Central Bank of the Republic of Armenia
Notes to the 2019 consolidated financial statements
Summary of significant accounting policies (continued)
(b) Basis of measurement
The consolidated financial statements have been prepared under the historical cost convention as modified by the initial
recognition of financial instruments based on fair value, and by the revaluation of financial assets at fair value through
other comprehensive income, and financial instruments categorised at fair value through profit or loss, including
derivative financial instruments. The principal accounting policies applied in the preparation of these consolidated
financial statements are set out below. These policies have been consistently applied to all the periods presented, unless
otherwise stated.
(c)
Form of presentation of the financial statements
In exceptional circumstances detailed disclosure of the information about the operations which occur in the respective
reporting period may lead to a loss of confidence spreading through the financial system of the Republic of Armenia as
a whole. Accordingly, although the financial effects of such operations will be included into the consolidated financial
statements of the Group, the Group may provide only limited disclosure in respect of such types of operations.
(d)
Functional and presentation currency
The national currency of the Republic of Armenia is the Armenian Dram ("AMD"), which is the Group's functional currency
and the currency in which these consolidated financial statements are presented. All financial information presented in
AMD has been rounded to the nearest thousand unless otherwise indicated.
(e) Use of estimates and judgments
In the process of applying the Group's accounting policies, management has used its judgments and made estimates in
determining the amounts recognised in the consolidated financial statements. The most significant use of judgments and
estimates are as follows:
Fair value
Where the fair values of financial assets and financial liabilities recorded in the consolidated statement of financial position
cannot be derived from active markets, they are determined using a variety of valuation techniques that include the use
of mathematical models. The input to these models is taken from observable markets where possible, but where this is
not feasible, a degree of judgment is required in establishing fair values.
Assessment of impairment
The measurement of impairment losses across all categories of financial assets requires judgement, in particular, the
estimation of the amount and timing of future cash flows and collateral values when determining impairment losses and
the assessment of a significant increase in credit risk. These estimates are driven by a number of factors, changes in
which can result in different levels of allowances. The Group's expected credit losses ("ECL") calculations are outputs of
complex models with a number of underlying assumptions regarding the choice of variable inputs and their
interdependencies.
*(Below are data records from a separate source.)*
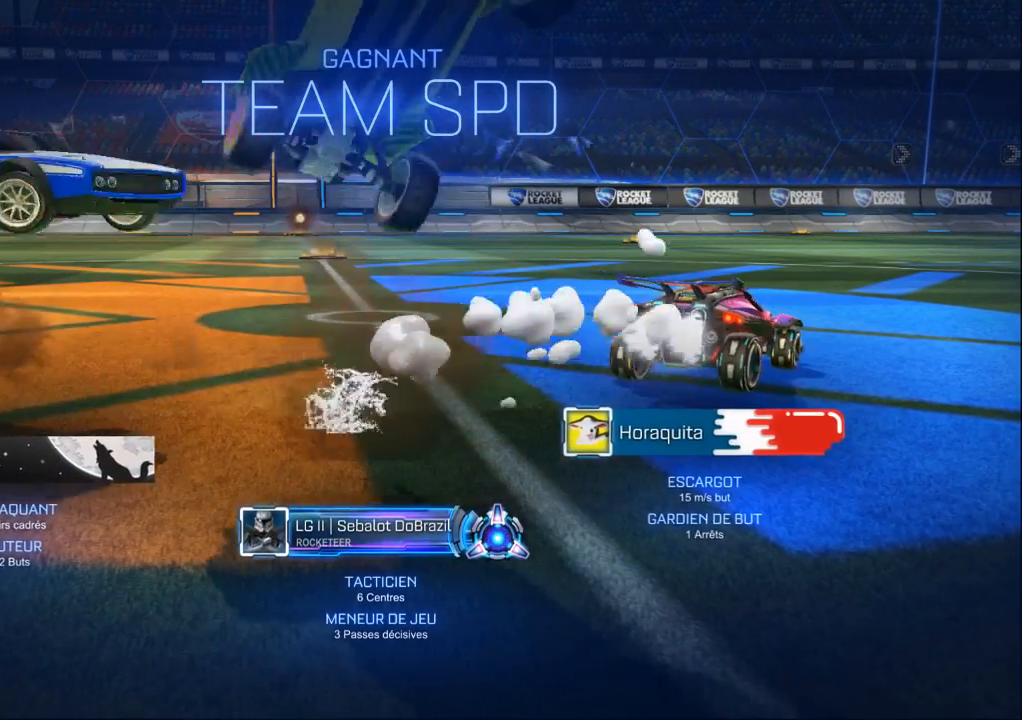
{"dt_ms": 500, "buttons": [], "left_stick": "center", "right_stick": "center", "events": [[300, "left_stick", "center"]]}
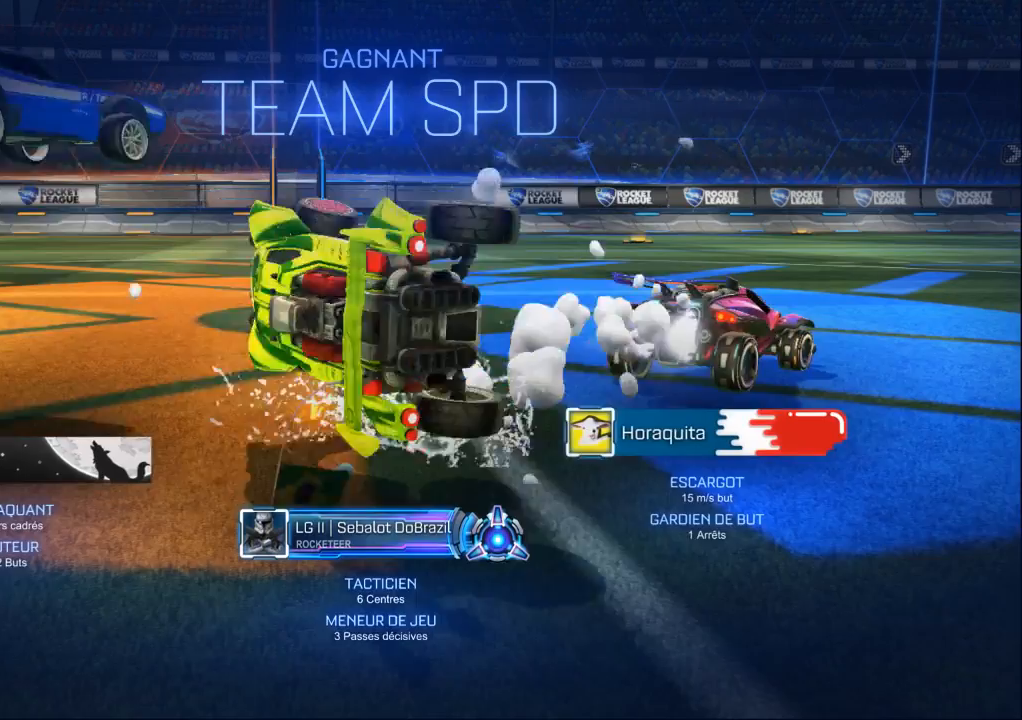
{"dt_ms": 500, "buttons": ["B"], "left_stick": "center", "right_stick": "center", "events": [[300, "B", "down"]]}
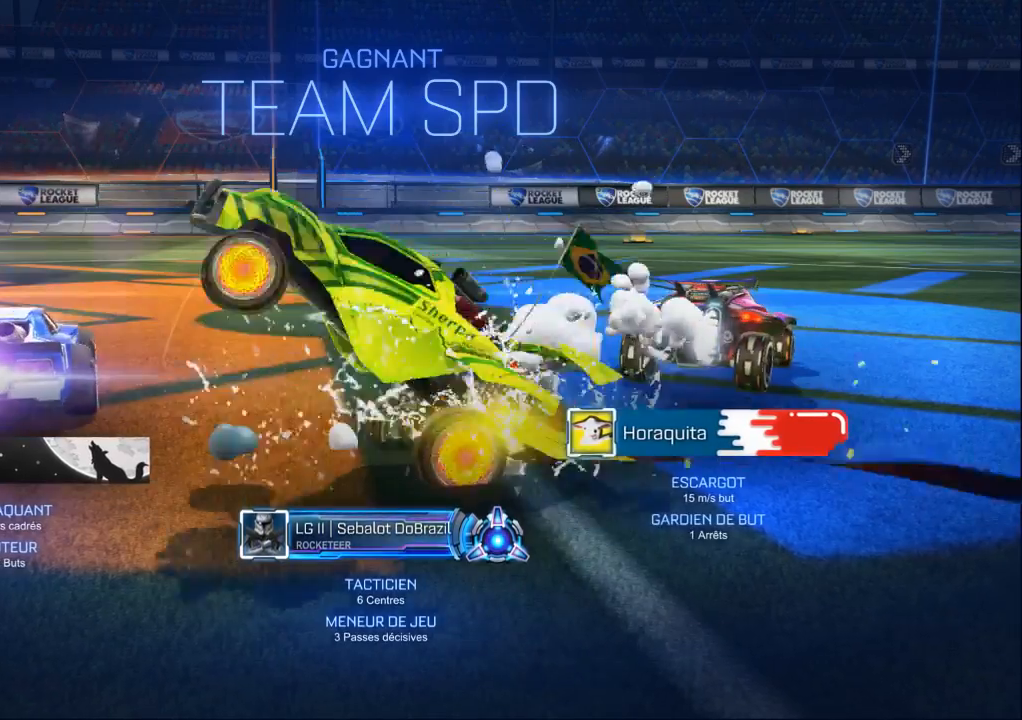
{"dt_ms": 500, "buttons": ["B"], "left_stick": "center", "right_stick": "center", "events": []}
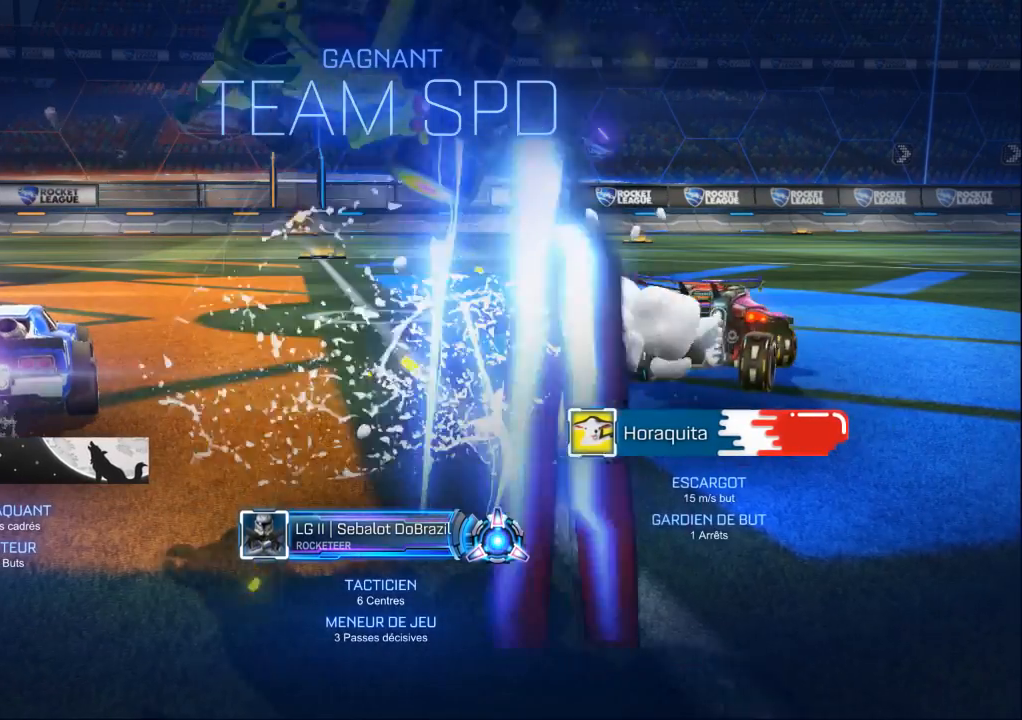
{"dt_ms": 500, "buttons": ["B"], "left_stick": "center", "right_stick": "center", "events": []}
Elements of the ECL models that are considered accounting judgements and estimates include:
The Group's internal credit grading model, which assigns PDs to the individual grades;
The Group's criteria for assessing if there has been a significant increase in credit risk and so allowances for
financial assets should be measured on a lifetime ECL ("LTECL") basis and the qualitative assessment;
Development of ECL models, including the various formulae and the choice of inputs;
Determination of associations between macroeconomic scenarios and, economic inputs, such as unemployment
levels and collateral values, and the effect on probability of defaults ("PD"), exposure at defaults ("EAD") and loss
given defaults (LGD);
Selection of forward-looking macroeconomic scenarios and their probability weightings, to derive the economic
inputs into the ECL models.
Transactions with related parties
In the normal course of business the Group enters into transactions with its related parties. IFRS 9 requires initial
recognition of financial instruments based on their fair values. Judgement is applied in determining if transactions are
priced at market or non-market interest rates, where there is no active market for such transactions. The basis for
judgment is pricing for similar types of transactions with unrelated parties and effective interest rate analysis. Terms and
conditions of related party balances are disclosed in Note 27.